In apparent support of the latter, the absence of large-scale glacial geomorphological evidence on the plains of the relict plateau surface is not consistent with the hypothesis of a Huang He Ice Sheet.

Key locations within an extensive area of the northeastern Tibetan Plateau, centred on Bayan Har Shan, have been mapped to distinguish glacial from non-glacial deposits. Prior work suggests palaeo-glaciers ranging from valley glaciers and local ice caps in the highest mountains to a regional or even plateau-scale ice sheet. New field data show that glacial deposits are abundant in high mountain areas in association with large-scale glacial landforms. In addition, glacial deposits are present in several locations outside areas with distinct glacial erosional landforms, indicating that the most extensive palaeo-glaciers had little geomorphological impact on the landscape towards their margins. The glacial geological record does indicate extensive maximum glaciation, with local ice caps covering entire elevated mountain areas. However, absence of glacial traces in intervening lower-lying plateau areas suggests that local ice caps did not merge to form a regional ice sheet on the northeastern Tibetan Plateau around Bayan Har Shan. No evidence exists for past ice sheet glaciation.

Cosmogenic exposure dating has greatly enhanced our ability to define glacial chronologies spanning several global cold periods, and glacial boulder exposure ages are now routinely used to constrain deglaciation ages. However, exposure dating involves assumptions about the geological history of the sample that are difficult to test and yet may have a profound effect on the inferred age. Two principal geological factors yield erroneous inferred ages: exposure prior to glaciation (yielding exposure ages that are too old) and post-glacial shielding (yielding exposure ages that are too young). Here we show that post-glacial shielding is more important than prior exposure, using datasets of glacial boulder ¹⁰Be exposure ages from the Tibetan Plateau (1123 boulders), Northern Hemisphere palaeo-ice sheets (615 boulders), and present-day glaciers (186 boulders). No boulders from present-day glaciers and very few boulders from the palaeo-ice sheets have exposure ages significantly older than independently known deglaciation ages, indicating that prior exposure is of limited significance. Further, the exposure age distribution of boulders from the Tibetan Plateau agrees with the distribution produced by a simple post-glacial landform degradation model, indicating that post-glacial shielding is important. The large global dataset demonstrates that, in the absence of other evidence, glacial boulder exposure ages should be viewed as minimum limiting deglaciation ages.

The Bayan Har Shan, a prominent upland area in the northeastern sector of the Tibetan Plateau, hosts an extensive glacial geological record.
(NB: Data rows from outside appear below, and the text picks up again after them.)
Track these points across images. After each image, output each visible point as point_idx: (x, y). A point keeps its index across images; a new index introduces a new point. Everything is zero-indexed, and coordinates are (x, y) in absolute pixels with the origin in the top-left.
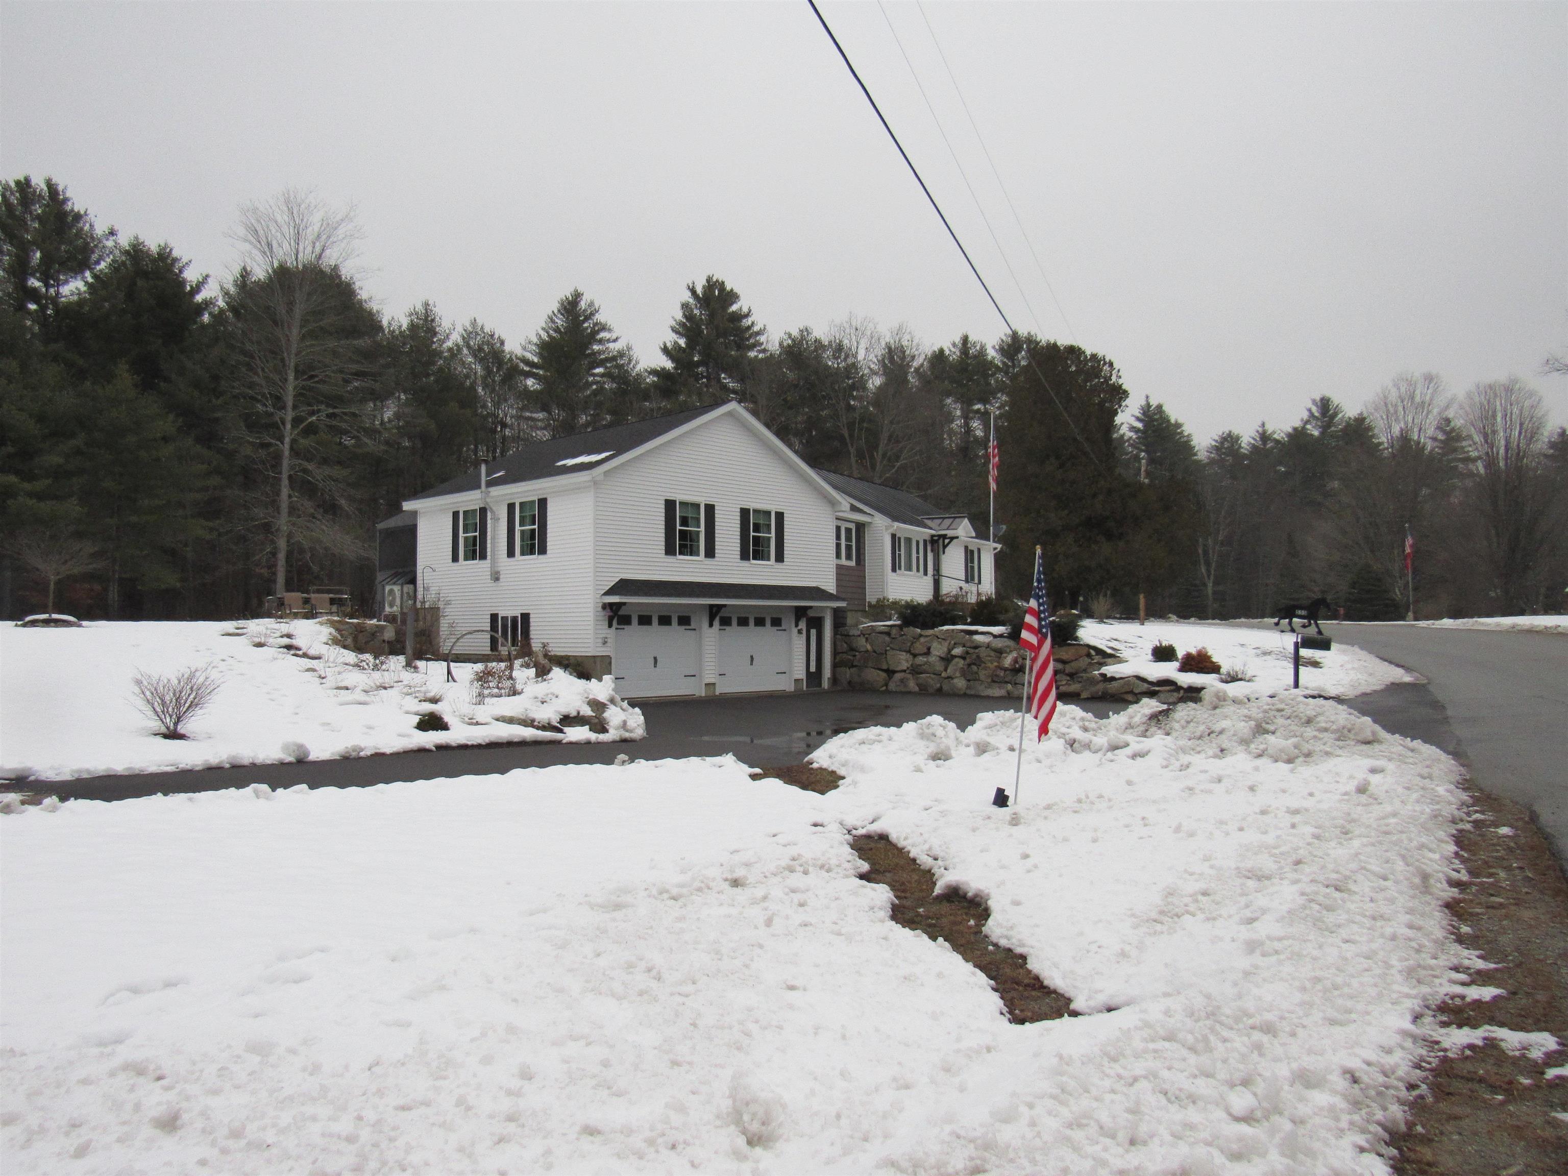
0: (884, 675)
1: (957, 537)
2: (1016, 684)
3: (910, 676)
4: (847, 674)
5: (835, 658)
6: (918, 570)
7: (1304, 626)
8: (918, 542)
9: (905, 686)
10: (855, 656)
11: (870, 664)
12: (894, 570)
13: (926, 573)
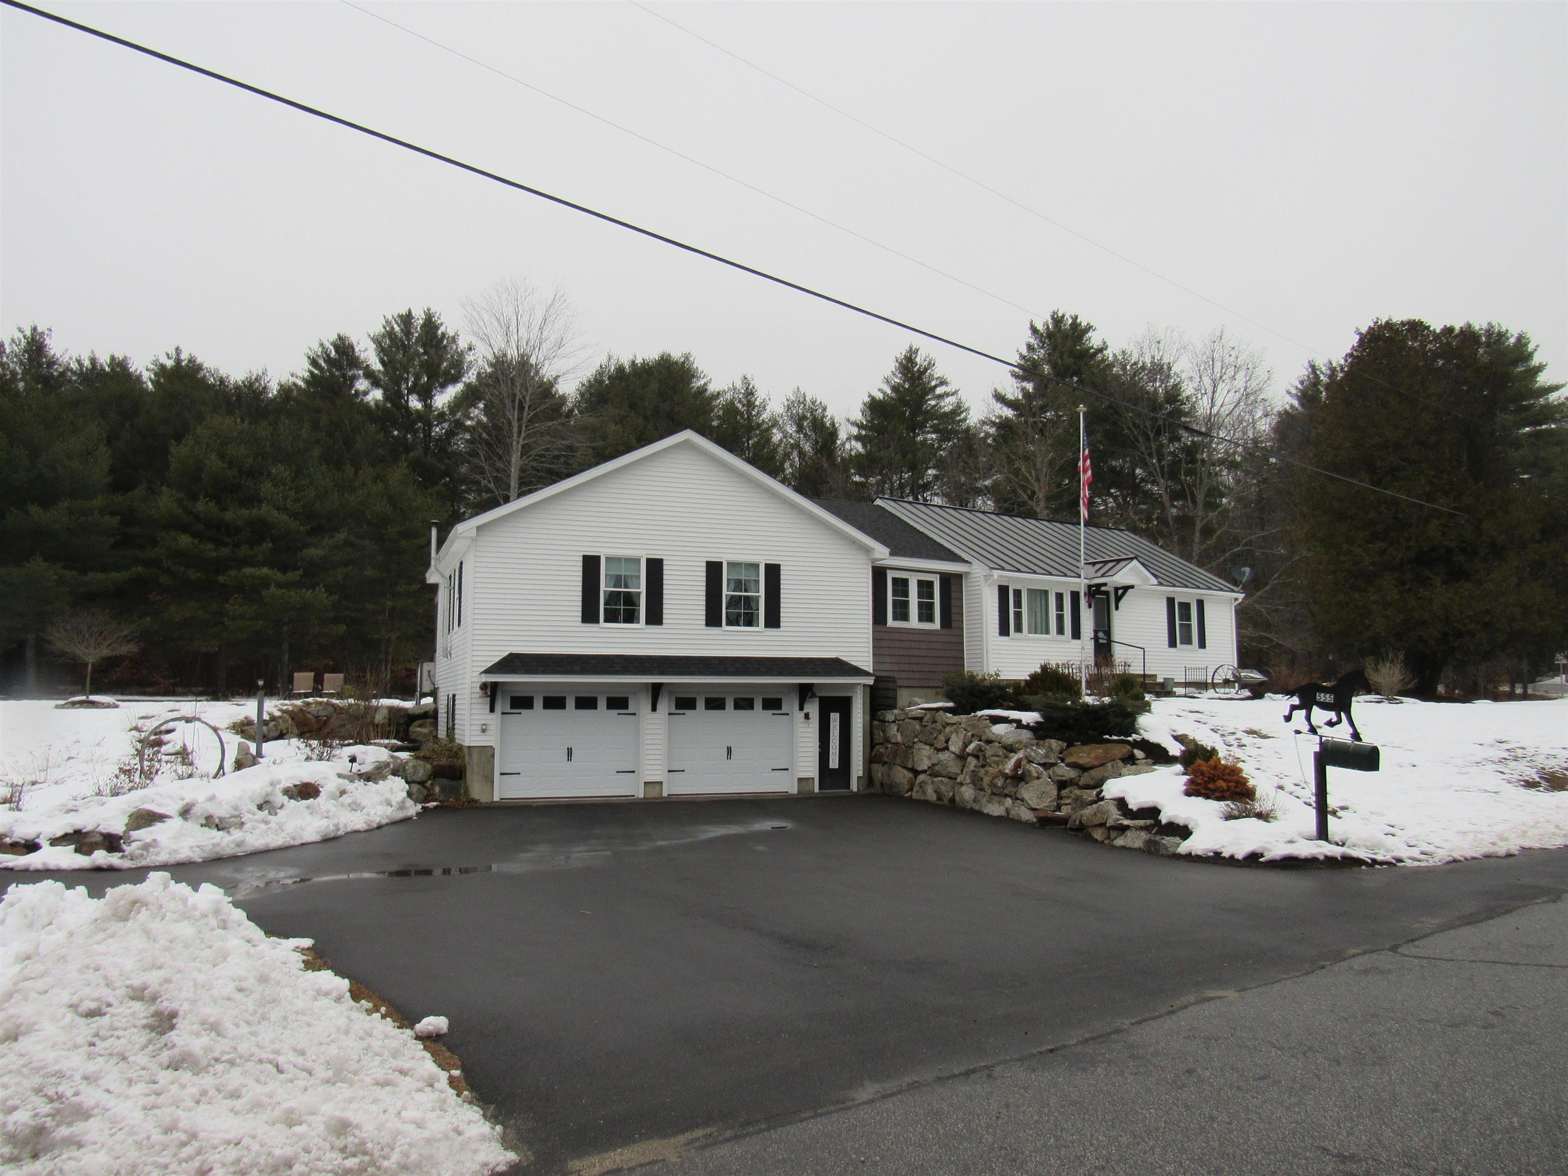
0: (910, 775)
1: (1132, 587)
3: (928, 779)
4: (879, 771)
5: (872, 750)
6: (1060, 631)
7: (1330, 724)
8: (1059, 597)
9: (924, 793)
10: (887, 748)
11: (898, 761)
12: (1004, 631)
13: (1076, 634)
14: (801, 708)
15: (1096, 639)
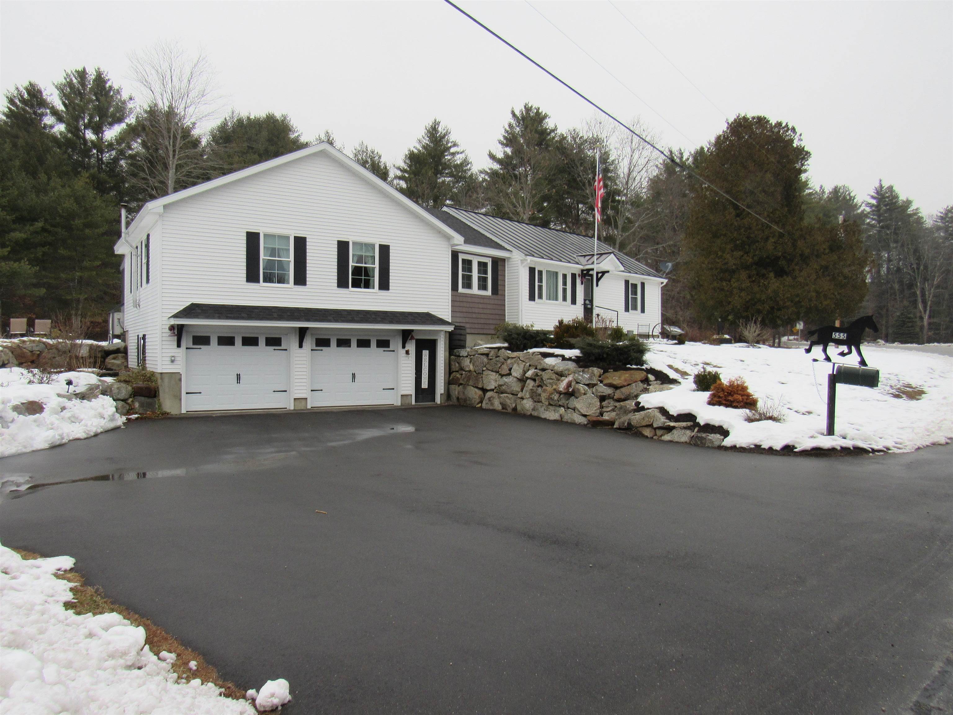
0: (480, 393)
1: (608, 272)
2: (568, 408)
3: (495, 395)
4: (456, 390)
5: (450, 376)
6: (565, 299)
7: (842, 354)
8: (565, 276)
9: (492, 404)
10: (462, 374)
11: (471, 383)
12: (532, 298)
13: (574, 302)
14: (404, 347)
15: (585, 304)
To reconstruct its palaeoglaciology we have determined ¹⁰Be apparent exposure ages based on 67 samples from boulders, surface pebbles, and sediment sections in conjunction with studies of the glacial geology (remote sensing and field studies) and numerical glacier modelling. Apparent exposure ages from moraines and glacial sediments in Bayan Har Shan range from 3 ka to 129 ka, with a large disparity in ages for individual sites and within the recognised four morphostratigraphical groups. The age disparity is inexplicable as arising from differences in inheritance without the application of unrealistic assumptions but it can be explained as arising from differences in post-glacial shielding, yielding exposure ages younger than the deglaciation age. We present a palaeoglaciological time-slice reconstruction in which the most restricted glaciation, with glaciers less than 10 km long, occurred before 40-65 ka. More extensive glaciations occurred before 60-100 ka and 95-165 ka. Maximum glaciation is poorly constrained but probably even older. The Bayan Har Shan exposure age dataset indicates that glaciers on the northeastern Tibetan Plateau have remained surprisingly restricted for at least 40 ka, including the global last glacial maximum (LGM). This case of a missing LGM is supported by high-resolution glacier modelling experiments.